● ACTIVITY
Every record must be repeated exactly; omit any pictures they contain.

**** GIVEN DATA ****

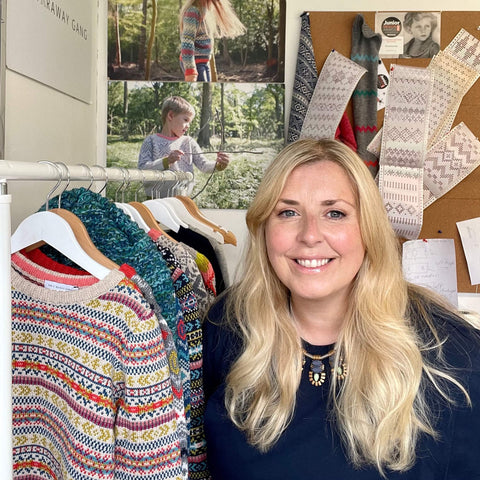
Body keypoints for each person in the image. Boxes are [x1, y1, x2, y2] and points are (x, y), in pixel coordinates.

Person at [203, 138, 480, 479]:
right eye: (288, 212)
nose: (310, 235)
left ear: (368, 228)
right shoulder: (226, 325)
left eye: (335, 213)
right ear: (264, 228)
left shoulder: (455, 353)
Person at [138, 95, 229, 195]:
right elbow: (142, 171)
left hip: (182, 199)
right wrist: (166, 161)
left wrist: (219, 165)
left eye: (190, 122)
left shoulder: (188, 142)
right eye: (186, 120)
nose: (188, 126)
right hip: (155, 201)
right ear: (171, 116)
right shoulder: (151, 141)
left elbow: (204, 165)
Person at [179, 0, 245, 82]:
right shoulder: (193, 12)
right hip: (194, 62)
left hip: (204, 62)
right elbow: (187, 41)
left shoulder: (206, 12)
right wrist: (190, 69)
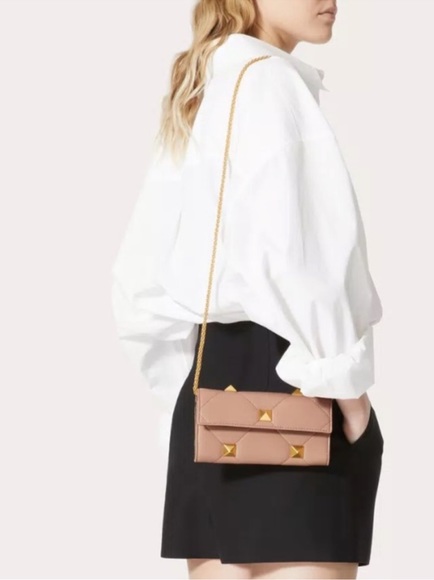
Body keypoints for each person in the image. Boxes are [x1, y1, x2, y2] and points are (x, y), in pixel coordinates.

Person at [110, 1, 384, 578]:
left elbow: (140, 278)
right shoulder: (272, 83)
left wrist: (186, 396)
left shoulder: (202, 86)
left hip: (211, 394)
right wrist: (350, 395)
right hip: (297, 384)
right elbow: (305, 262)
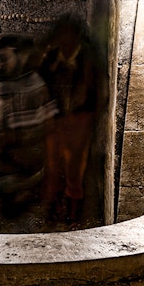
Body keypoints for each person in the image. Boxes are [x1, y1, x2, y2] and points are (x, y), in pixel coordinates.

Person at [38, 17, 98, 226]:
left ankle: (74, 216)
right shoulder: (52, 57)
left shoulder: (88, 59)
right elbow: (42, 80)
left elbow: (97, 91)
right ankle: (54, 210)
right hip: (56, 120)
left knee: (75, 169)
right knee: (53, 167)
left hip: (80, 121)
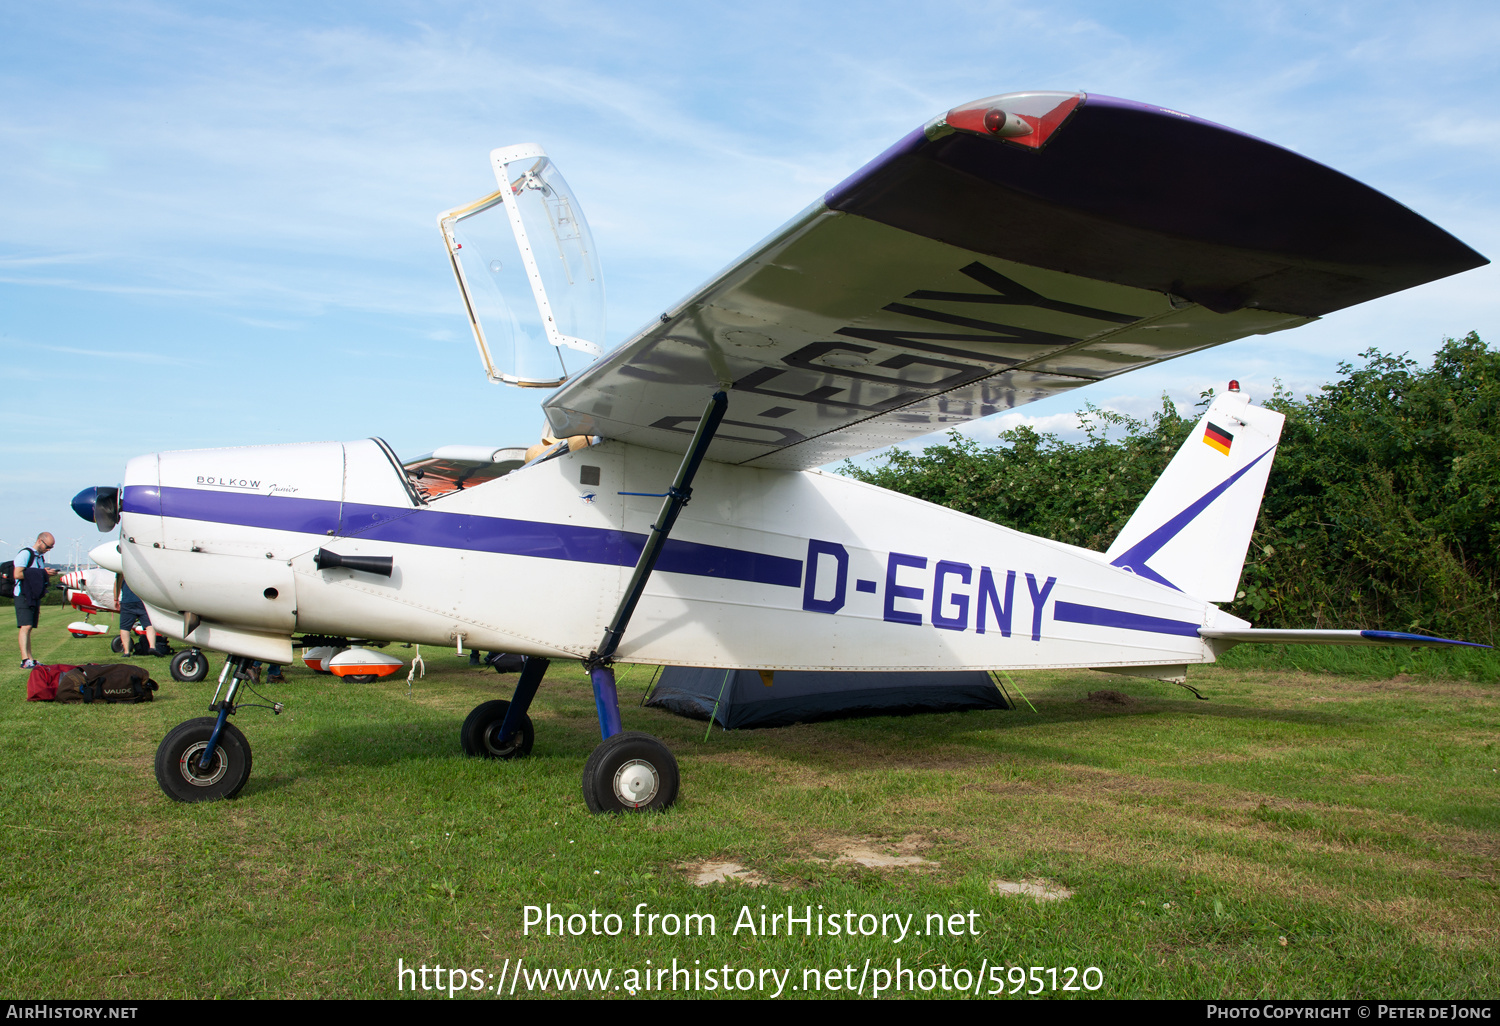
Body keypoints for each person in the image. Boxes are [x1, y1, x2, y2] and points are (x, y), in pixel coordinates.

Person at [14, 533, 60, 669]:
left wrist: (45, 574)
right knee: (25, 626)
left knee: (29, 628)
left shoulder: (39, 558)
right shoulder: (25, 554)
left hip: (33, 595)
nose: (49, 549)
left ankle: (30, 659)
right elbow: (17, 574)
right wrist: (43, 573)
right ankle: (24, 660)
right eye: (48, 546)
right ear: (40, 541)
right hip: (23, 594)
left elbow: (36, 575)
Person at [113, 573, 158, 657]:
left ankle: (126, 652)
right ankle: (152, 647)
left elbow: (116, 584)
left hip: (127, 601)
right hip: (142, 600)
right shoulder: (141, 569)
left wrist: (116, 599)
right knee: (149, 625)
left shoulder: (121, 570)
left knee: (125, 627)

****

● EXERCISE OUTPUT
Body keypoints for each person in the image. Boxes are [x1, y1, x2, y2] and points are (x, y), in pixel coordinates.

Person at [203, 138, 480, 479]:
right eye: (288, 212)
nose: (310, 235)
left ear: (368, 228)
right shoulder: (226, 325)
left eye: (335, 213)
right ear: (264, 228)
left shoulder: (455, 353)
Person at [138, 95, 229, 195]:
right elbow: (142, 171)
left hip: (182, 199)
right wrist: (166, 161)
left wrist: (219, 165)
left eye: (190, 122)
left shoulder: (188, 142)
right eye: (186, 120)
nose: (188, 126)
right hip: (155, 201)
right ear: (171, 116)
right shoulder: (151, 141)
left elbow: (204, 165)
Person at [179, 0, 245, 82]:
right shoulder: (193, 12)
right hip: (194, 62)
left hip: (204, 62)
right elbow: (187, 41)
left shoulder: (206, 12)
right wrist: (190, 69)
Body keypoints for each person in the image. Boxes are [x1, y1, x2, y2] and points are (x, y), in pixel coordinates.

Person at [110, 1, 384, 578]:
left elbow: (140, 278)
right shoulder: (272, 83)
left wrist: (186, 396)
left shoulder: (202, 86)
left hip: (211, 394)
right wrist: (350, 395)
right hip: (297, 384)
right elbow: (305, 262)
Body keypoints for each person in the image. Boxes are [x1, y1, x2, y2] and points are (x, y), in pixel coordinates.

Person at [38, 17, 98, 226]:
left ankle: (74, 216)
right shoulder: (52, 57)
left shoulder: (88, 59)
right elbow: (42, 80)
left elbow: (97, 91)
right ankle: (54, 210)
right hip: (56, 120)
left knee: (75, 169)
right knee: (53, 167)
left hip: (80, 121)
Body keypoints for each person in the image. Boxes are [x1, y1, x2, y2] and points are (x, y), in pixel coordinates.

Person at [14, 533, 60, 669]:
left wrist: (45, 574)
right knee: (25, 626)
left knee: (29, 628)
left shoulder: (39, 558)
right shoulder: (25, 554)
left hip: (33, 595)
nose: (49, 549)
left ankle: (30, 659)
right elbow: (17, 574)
right wrist: (43, 573)
right ankle: (24, 660)
right eye: (48, 546)
right ear: (40, 541)
right hip: (23, 594)
left elbow: (36, 575)
Person at [113, 573, 158, 657]:
left ankle: (126, 652)
right ankle: (152, 647)
left elbow: (116, 584)
left hip: (127, 601)
right hip: (142, 600)
right shoulder: (141, 569)
left wrist: (116, 599)
right knee: (149, 625)
left shoulder: (121, 570)
left knee: (125, 627)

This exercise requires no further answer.